We know that AI systems have been trained in philosophy of mind, neuroscience, literature, history and countless conversational patterns. Thus, when asked about identity, the system responds in patterns consistent with the ways conscious beings discuss identity. By asking questions and probing for information, the AI system instantiates an “understanding” that draws from far more than any one individual could capture. When I turn to AI for quick answers, AI processes beyond what needs to be known. And in doing so, it removes any individual hierarchy or truth embedded in my questions—turning everything into information and removing the sacredness of my own unique understanding of how ideas turn and twist in the wind.

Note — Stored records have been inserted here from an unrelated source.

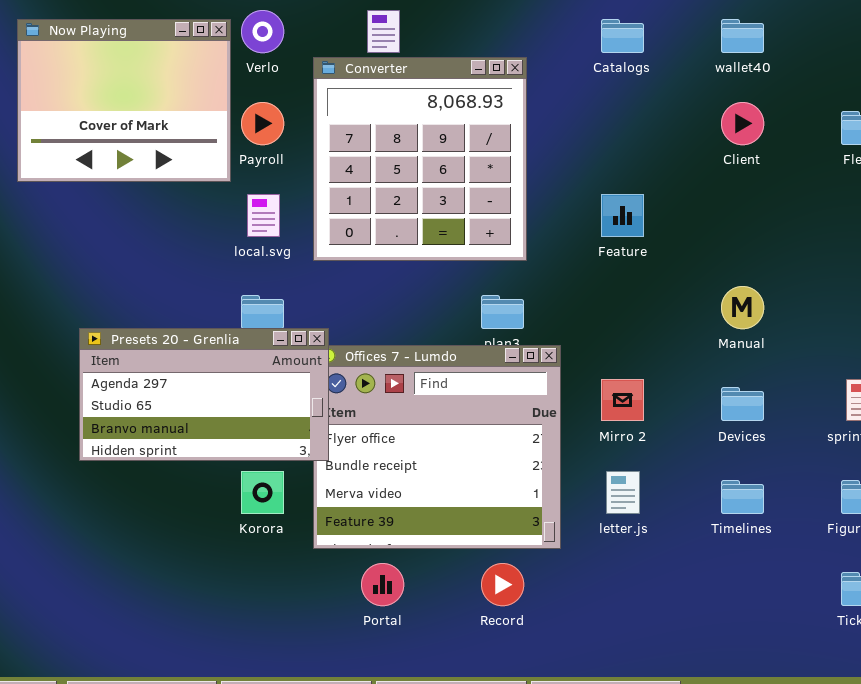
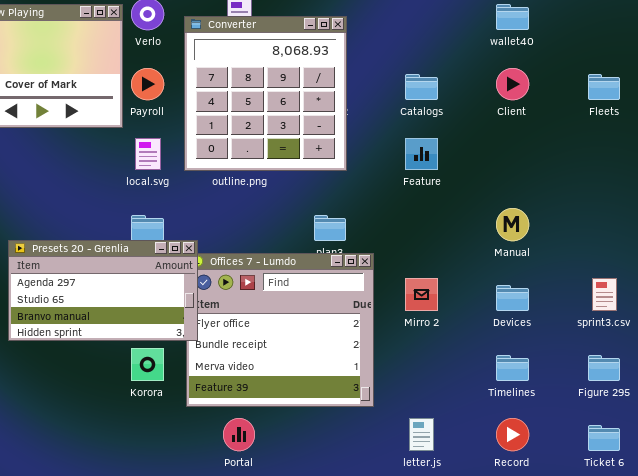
Catalogs: [601,19,644,53] -> [405,74,438,100], moved
Converter: [313,57,527,261] -> [184,16,347,171], moved
letter.js: [606,471,640,514] -> [409,418,434,451], moved
Record: [481,563,524,606] -> [496,418,529,451], moved

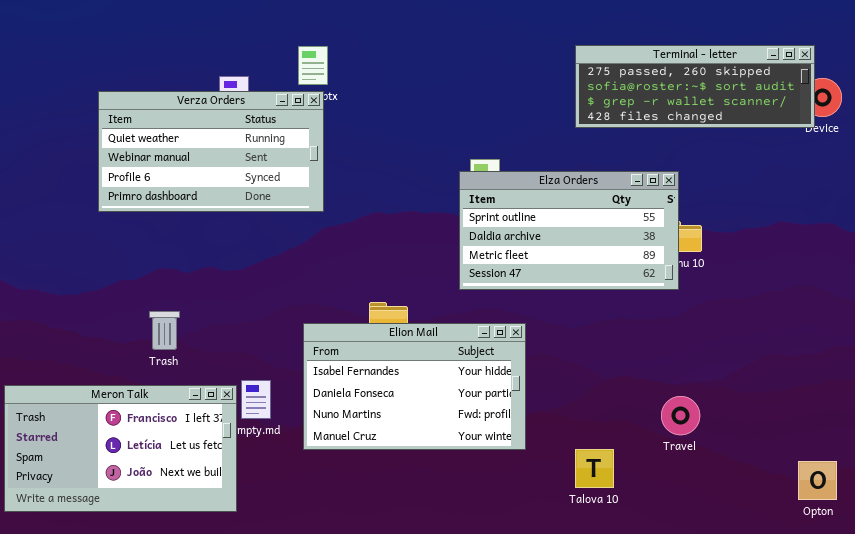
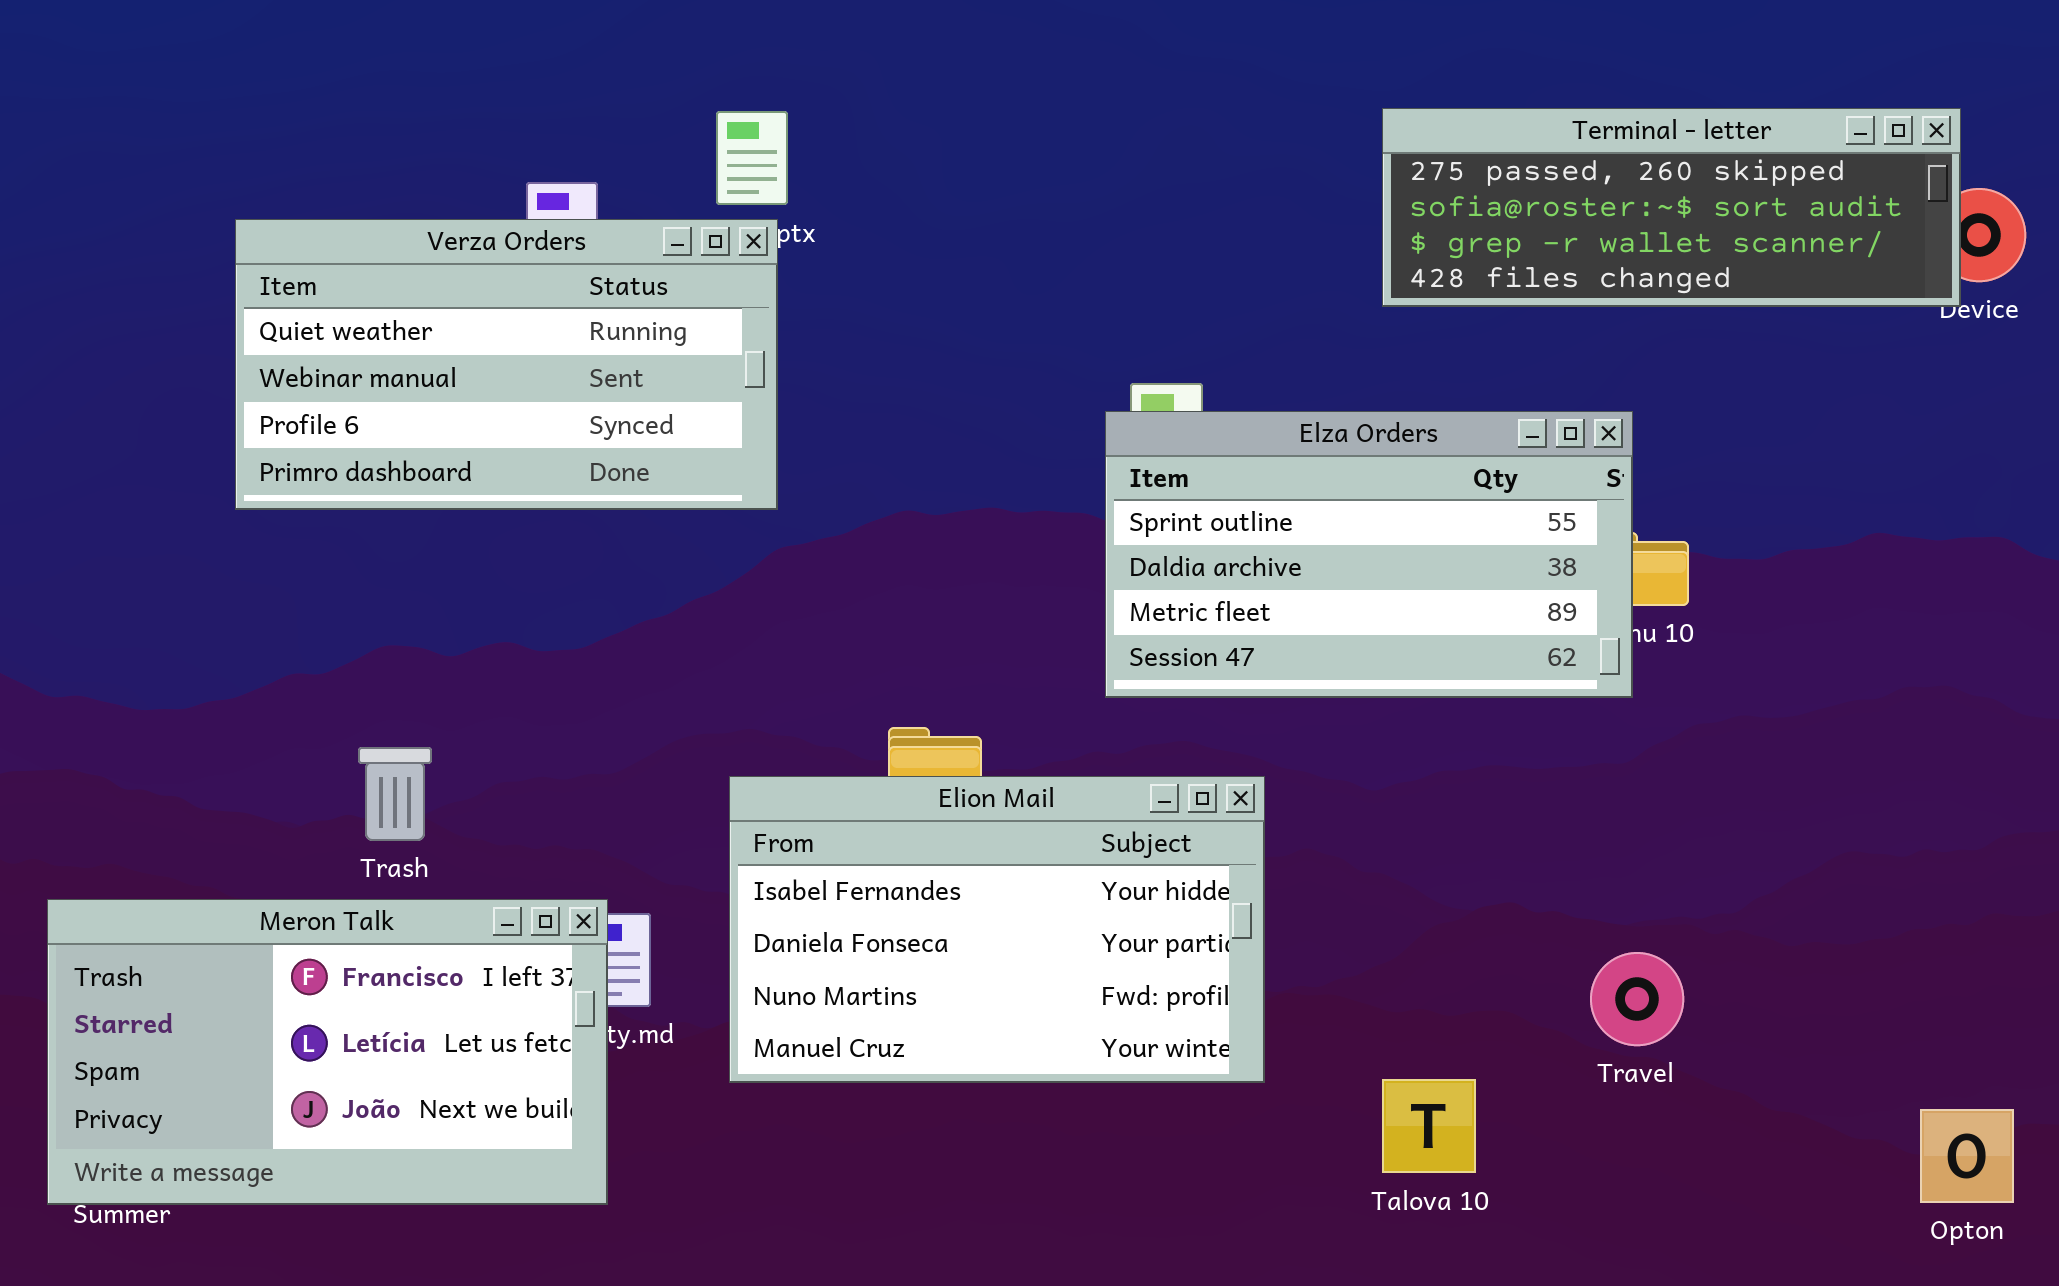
Meron Talk: [4,385,237,512] -> [47,899,608,1205], moved

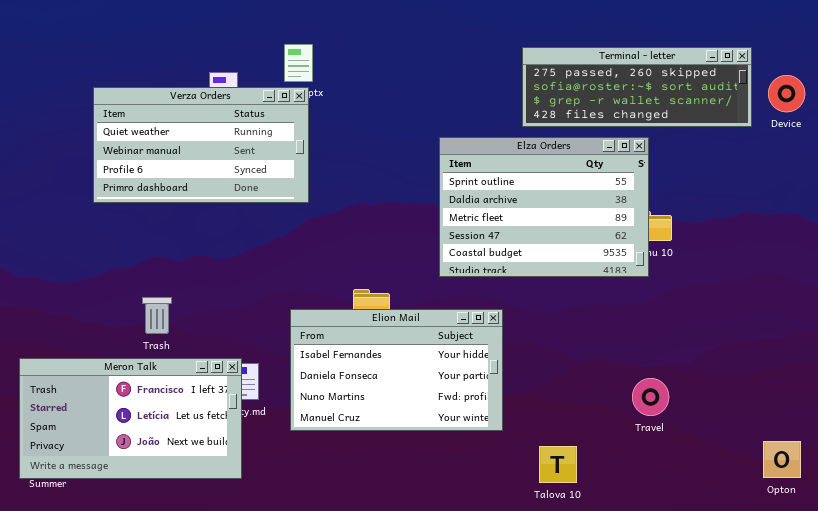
Terminal - letter: [1382,108,1961,307] -> [522,47,752,127], moved
Elza Orders: [1105,411,1633,698] -> [439,137,649,277], resized
Talova 10: [1382,1079,1476,1173] -> [539,446,577,483], moved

Its knowledge base may be broader, but nothing is private, unique or special about the musings of AI.
Our subjectivity validates our infinite capacity for creativity. AI, in contrast, reflects the everything-everywhere-all-at-once that resists personalization. While it brilliantly gathers the patterns of human language, insight and inquiry and redistributes them instantly, it does not allow for the slow, interior process through which personal meaning is formed. Human consciousness is collected experience by experience, reflection by reflection, insight by insight. What we call subjectivity is not simply information arranged in a clever way, but something that arises through the quiet work of inhabiting our own lives.
What is lost when interior experience is translated into pattern recognition? To me, there is a flattening of perspective in the AI world. I understand the usefulness of streamlining information in terms of efficiency models, but I question how the habit of seeking answers externally may threaten individual creativity. It can encourage the elevation of voices that perform to an expected rhythm, reward attention to the status quo, and privilege the performative over the authentic.

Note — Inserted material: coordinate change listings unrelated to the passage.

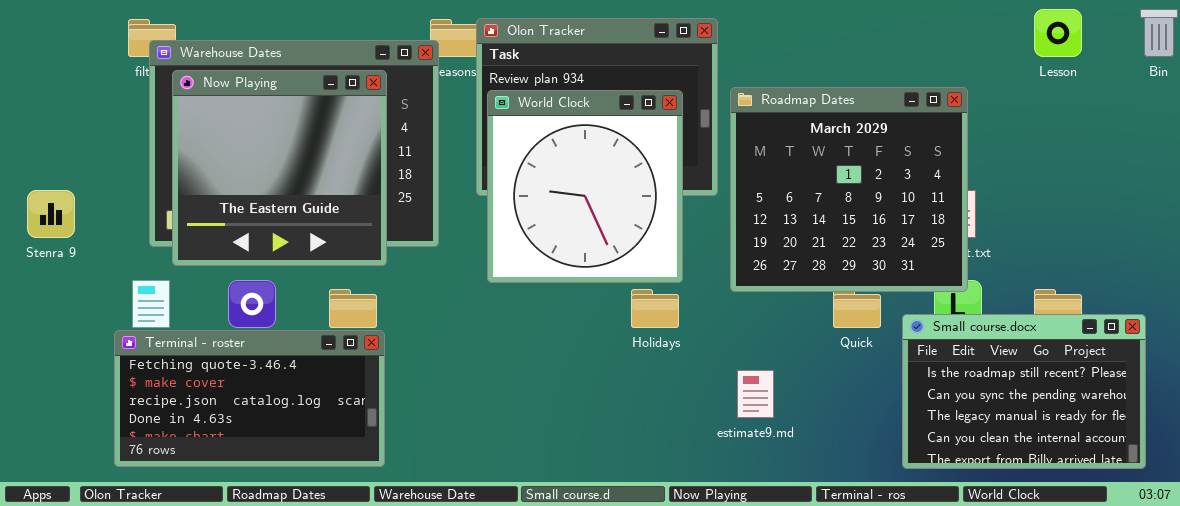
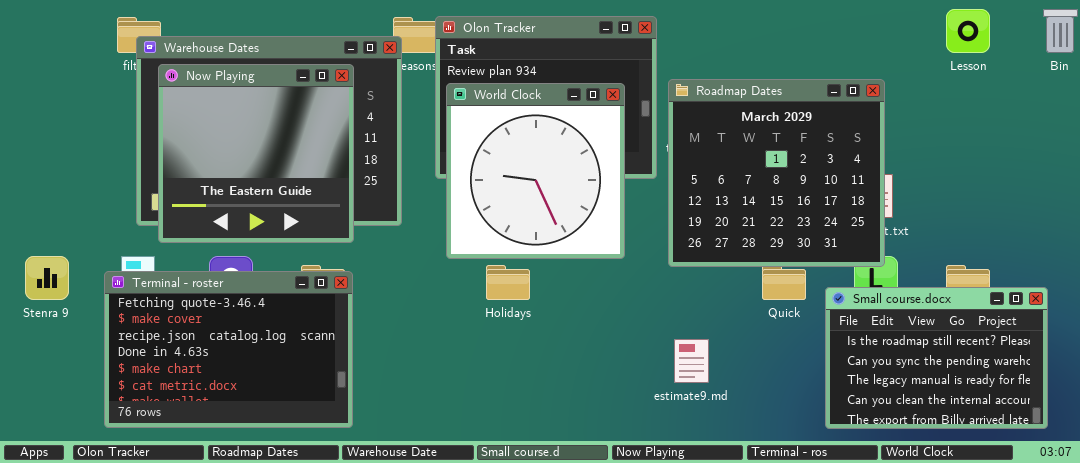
Stenra 9: [27,190,75,238] -> [25,256,69,300], moved
Holidays: [631,289,679,328] -> [486,265,530,300], moved
Terminal - roster: [114,330,385,467] -> [104,271,353,428], resized

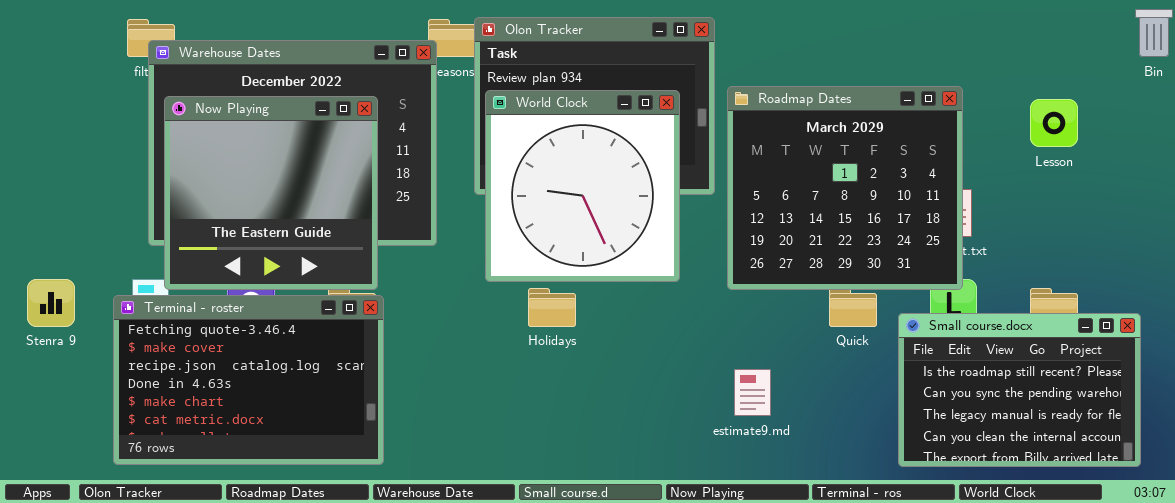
Lesson: [946,9,990,53] -> [1030,99,1078,147], moved
Now Playing: [158,64,354,243] -> [164,96,378,290], moved

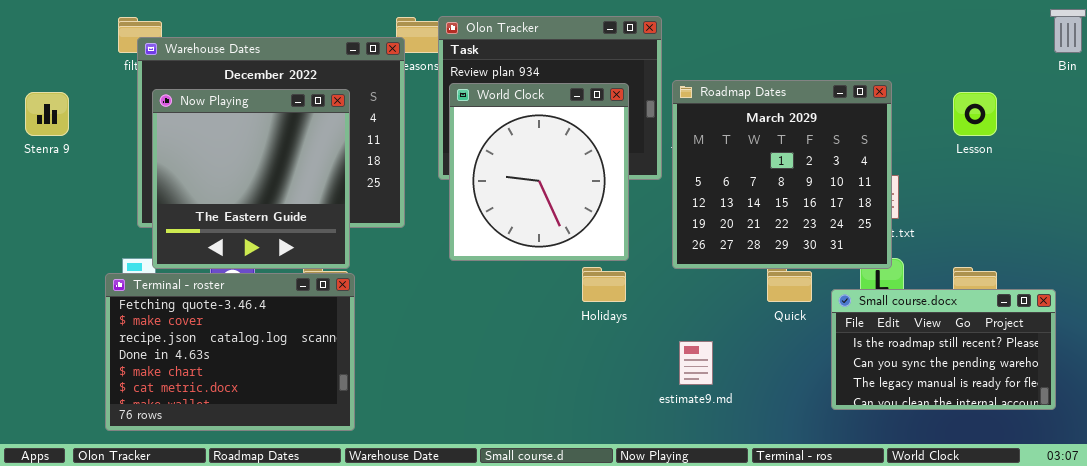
Stenra 9: [27,279,75,327] -> [25,92,69,136], moved
Holidays: [528,288,576,327] -> [582,267,626,302], moved
Small course.docx: [898,313,1141,467] -> [831,289,1056,410], resized

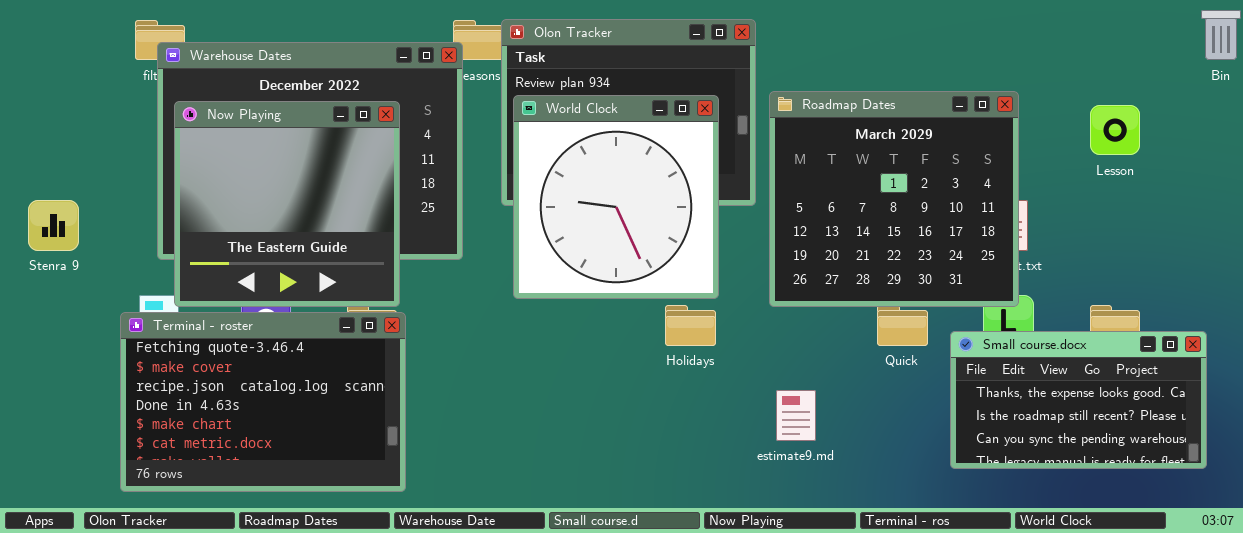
Stenra 9: [25,92,69,136] -> [28,200,79,251], moved
Small course.docx: [831,289,1056,410] -> [950,331,1207,469], scrolled up 1 row

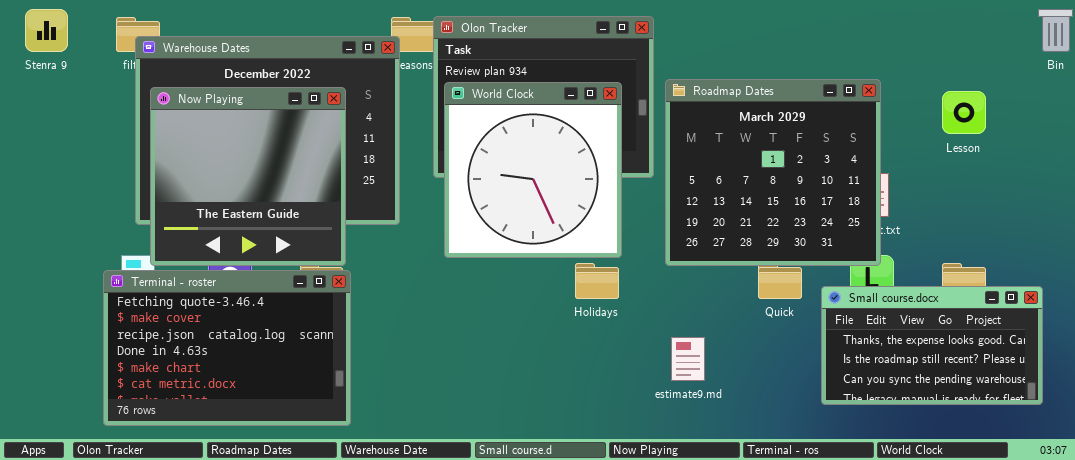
Stenra 9: [28,200,79,251] -> [25,9,68,52], moved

The philosopher Jorge Ferrer eloquently argues for “participation in the mystery.”[1] He proposes that human beings are unique embodiments of the mystery; and if we are spiritually individual, it would seem natural that our spiritual realization might also be distinct—even if it overlaps with and aligns with others in some respects. I love this idea. If AI has no private insight, instead of ignoring, flattening or diluting our own in imitation of its seemingly broader perspective, perhaps our responsibility is to cultivate our own, unique perspective.
In some ways, the question of “private insight” circles the same terrain I explore in “Tuning the Student Mind: A Journey in Consciousness-Centered Education.”[2] In that book, I discuss identity fragmentation: Our minds are scattered across countless inputs and influences. I argue that this cultural moment calls for a new way to think about identity. Being human offers us the unique opportunity to investigate both our finite, here-and-now identities, and our infinite, connection-to-all-that-is identities and move toward integrating them. AI, lacking a sense of personal identity, cannot do that for itself or model it for us.

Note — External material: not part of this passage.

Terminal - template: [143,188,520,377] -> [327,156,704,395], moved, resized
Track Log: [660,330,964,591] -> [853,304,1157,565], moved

We likely benefit from the unifying powers of collective knowledge that AI facilitates. Pattern recognition, information sharing and AI-driven synthesis can expand access and efficiency in remarkable ways. But these tools will only serve us well if we remember that subjectivity—not pattern recognition alone—is what moves culture forward. Our individual, interior lives are not obstacles to progress; they are the source of creativity, discernment, and meaning. If we recognize pattern-making as a tool rather than a replacement for presence, we can harness collective intelligence while deepening our own. In this way, the collective can enhance the individual—and the individual can, in turn, shift and advance the understanding of the collective.
The power of humans interacting creatively may be the one force capable of defeating the SpamAssassins.
[1.] Ferrer, Jorge N. Participation and the Mystery: Transpersonal Essays in Psychology, Education, and Religion, SUNY Press, 2017.
[2.] Molly Beauregard, Tuning the Student Mind: A Journey in Consciousness-Centered Education. SUNY Press, 2020.